# TEXTO CITADO

════════════════

Transferencia se asimiló pues a privado y privado a transferencia. Y una y otro implicaron un acto de control y apropiación. Y lo público, inversamente, como un campo siempre en riesgo de volverse incontrolable.

Se hizo equivaler lo público a la masa. Cuando la masa es un discurso y como tal y como se ha dicho reiteradamente, puede funcionar con dos personas. Y el desafío precisamente es si en lo público puede instalarse un discurso que no sea el de la  masa.

El psicoanálisis en tanto discurso y práctica a contrapelo del discurso establecido se aviene mal al psicoanálisis atenuado de la institución.

════════════════

# LISTADO MOSTRADO

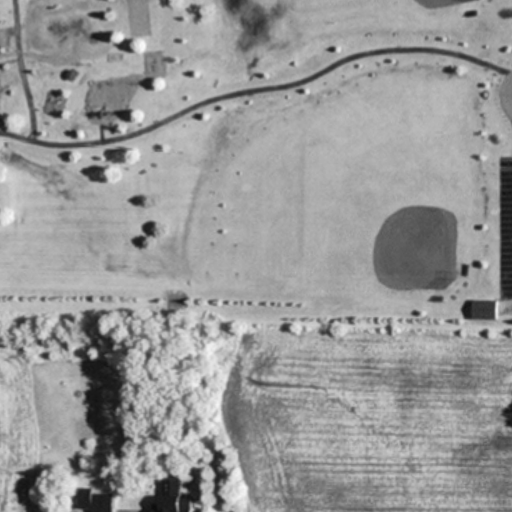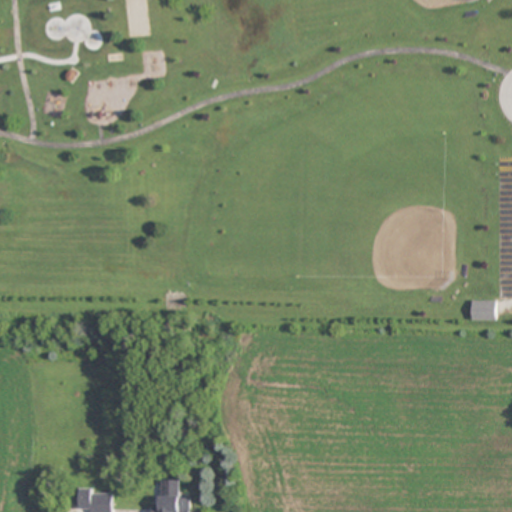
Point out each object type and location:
park: (59, 26)
road: (16, 70)
road: (258, 89)
park: (257, 164)
parking lot: (505, 226)
building: (486, 309)
building: (172, 498)
building: (95, 500)
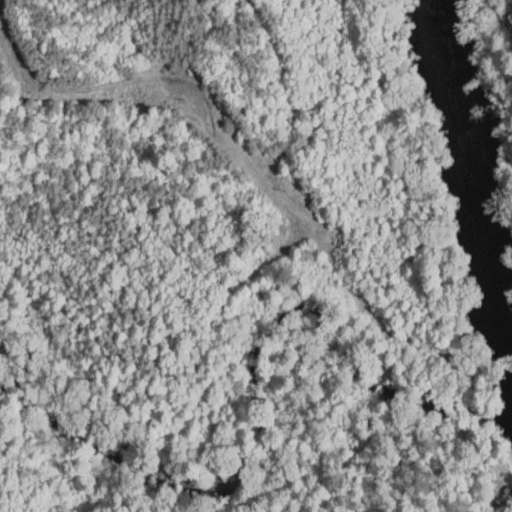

════════════════

# EJERCICIO
Transcriba, en el orden en que aparecen, todas las oraciones del texto citado que contienen la palabra «discurso».

# RESPUESTA
1. Cuando la masa es un discurso y como tal y como se ha dicho reiteradamente, puede funcionar con dos personas.
2. Y el desafío precisamente es si en lo público puede instalarse un discurso que no sea el de la masa.
3. El psicoanálisis en tanto discurso y práctica a contrapelo del discurso establecido se aviene mal al psicoanálisis atenuado de la institución.